WHAT YOU NEED TO DO -> A complete response lists each line of the data below that includes the word "buttons".
** Opening SUPPLIED MATERIAL block **
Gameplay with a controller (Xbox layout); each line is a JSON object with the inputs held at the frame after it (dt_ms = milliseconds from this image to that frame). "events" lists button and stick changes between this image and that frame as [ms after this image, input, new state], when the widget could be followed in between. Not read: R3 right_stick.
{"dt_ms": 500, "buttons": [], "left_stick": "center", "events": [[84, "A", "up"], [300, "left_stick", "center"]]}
** Closing SUPPLIED MATERIAL block **
** Opening SUPPLIED MATERIAL block **
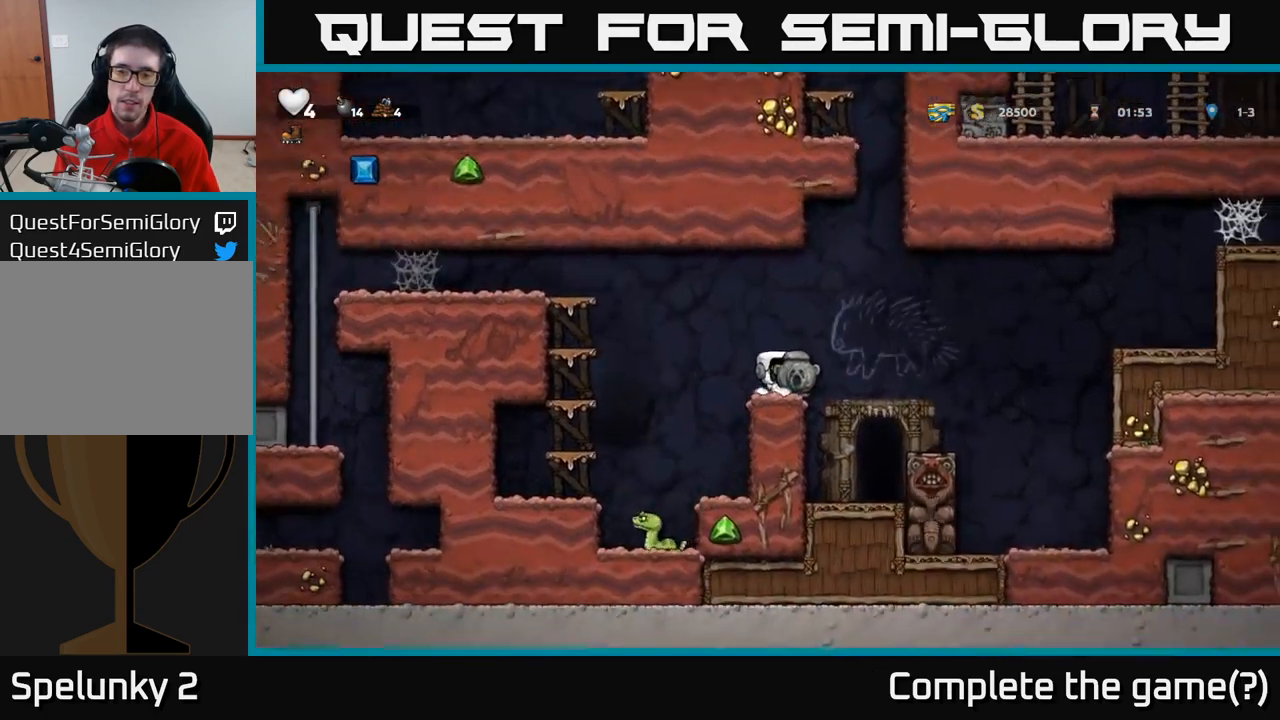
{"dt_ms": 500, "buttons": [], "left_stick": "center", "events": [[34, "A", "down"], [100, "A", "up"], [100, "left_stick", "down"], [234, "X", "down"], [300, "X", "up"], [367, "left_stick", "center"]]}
** Closing SUPPLIED MATERIAL block **
RESPONSE AREA ->
{"dt_ms": 500, "buttons": [], "left_stick": "center", "events": [[84, "A", "up"], [300, "left_stick", "center"]]}
{"dt_ms": 500, "buttons": [], "left_stick": "center", "events": [[34, "A", "down"], [100, "A", "up"], [100, "left_stick", "down"], [234, "X", "down"], [300, "X", "up"], [367, "left_stick", "center"]]}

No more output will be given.